Her life was going downhill but she managed to turn it around, putting aside alcohol, divorcing her spouse and finding contentment in the Orthodox faith. She changed her ideas about men and began to perceive the world in a positive way. A year later, she remarried and now has a good relationship with her husband; she tells me that she’s happy. We all have our own destiny, but we can change it if we act rather than complain.
Do you think that opposites work better within a marriage than like-minded souls? What prevents us from enjoying happiness with someone who thinks as we do, watches the same films, reads the same books and whom we understand immediately?

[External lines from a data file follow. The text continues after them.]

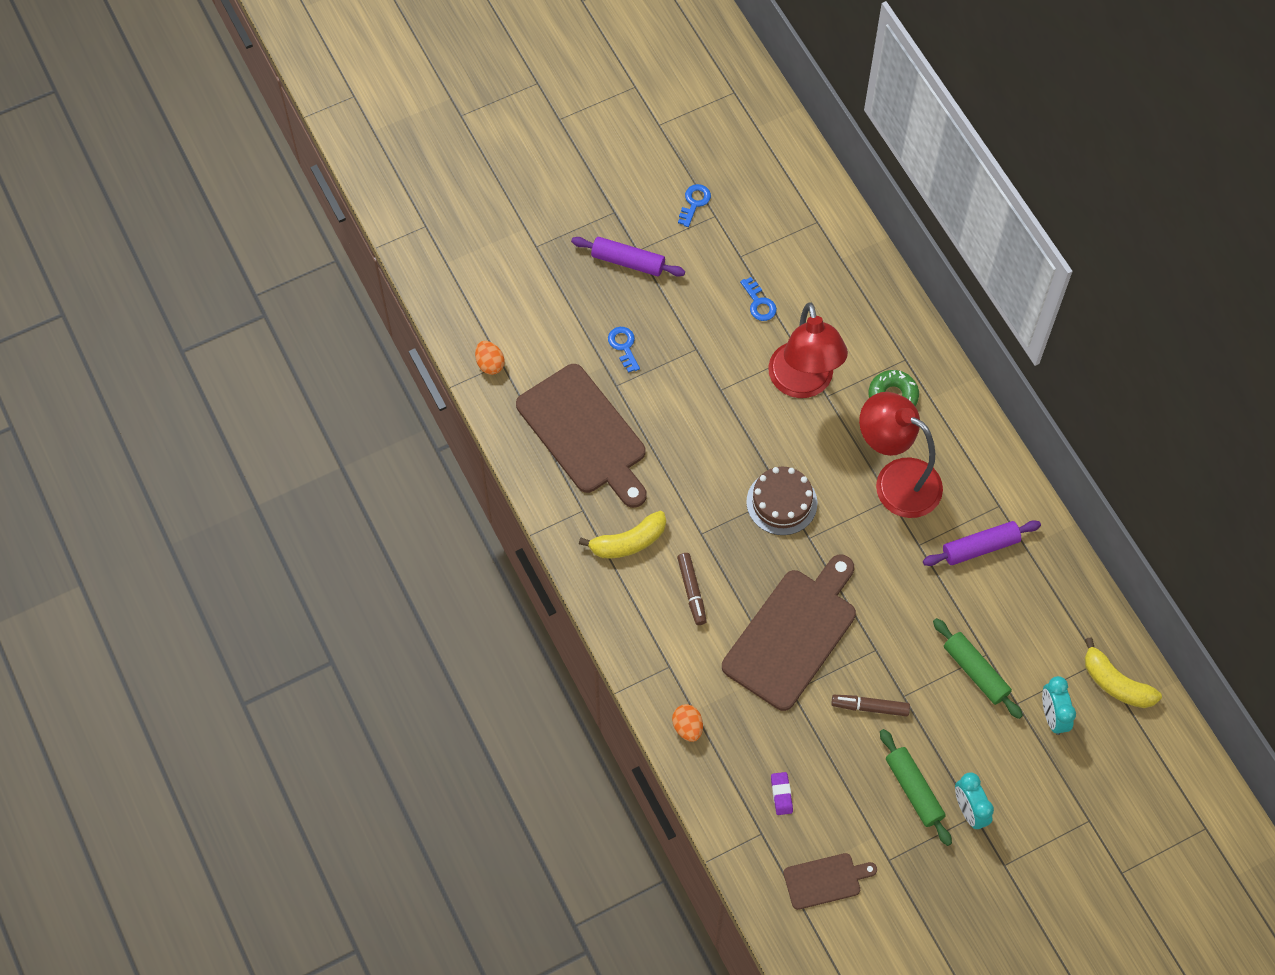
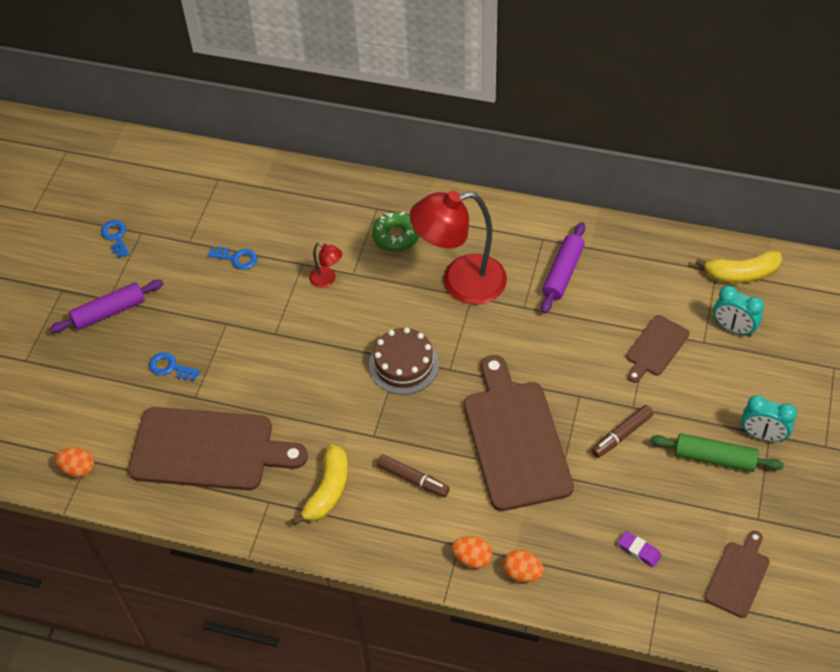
camera: 45 degrees left, 10 degrees down
red lamp [768,303,848,398] -> red lamp [309,243,342,288], size x0.42
green rolling pin [933,618,1023,719] -> brown cutting board [626,315,690,383]
none -> orange egg [452,536,492,569]

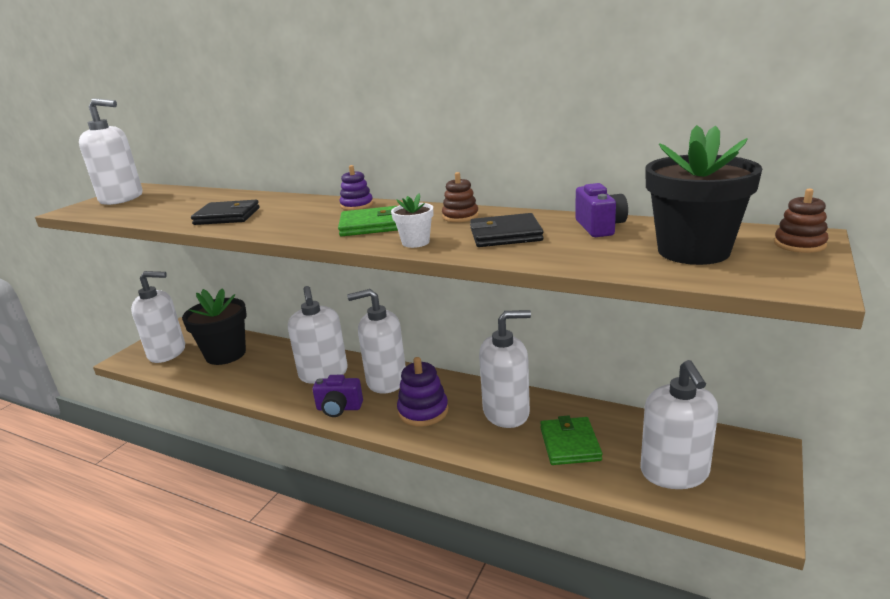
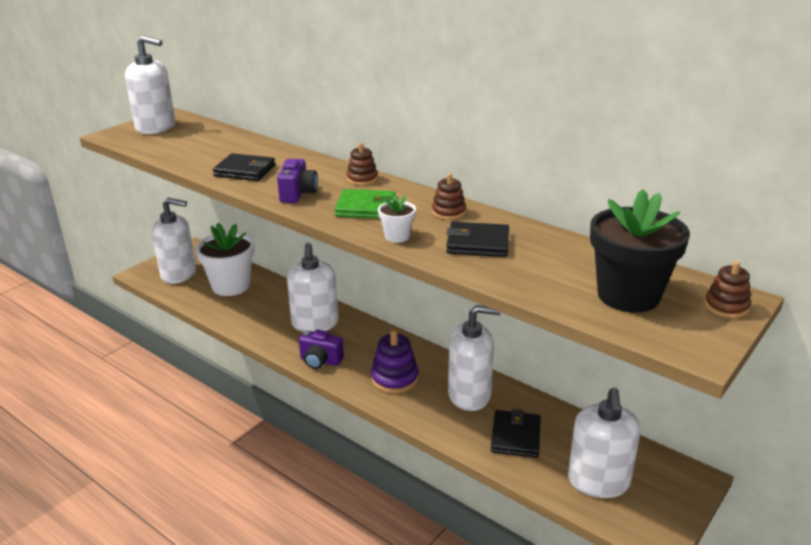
camera: 10 degrees right, 5 degrees up
black flower pot [182,288,247,365] -> white flower pot [196,223,255,296]
purple stacking toy [340,165,373,210] -> brown stacking toy [347,143,378,185]
white soap dispenser [347,289,406,394] -> none
green wallet [540,415,603,465] -> black wallet [491,409,541,458]
purple camera [575,183,628,237] -> purple camera moved to [277,159,318,203]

Psychological compatibility has many paradoxes. As a rule, people prefer partners similar to themselves. For example, a strong-willed woman with a business mind will seek out the same kind of man: a ‘director’. However, their relationship would soon be likely to hit conflict, since she really needs a man who’ll let her ‘wear the trousers’. She needs him to spend time with the family. An attractive woman with a zest for life will be drawn to a similar man but they are unlikely to be a good match: spending too much money and perhaps not sharing the same interests. They might go on holiday together and return discontented. She really needs a sensible man with a level head but she’d probably view him as a ‘bore’.
In every family, one person needs to take the lead. One should save money, while the other spends. Contrasting personal qualities are important, but we also need similar intelligence levels, common interests and a coincidence of values. This ensures that we have something to talk about and can agree in our opinions of the world.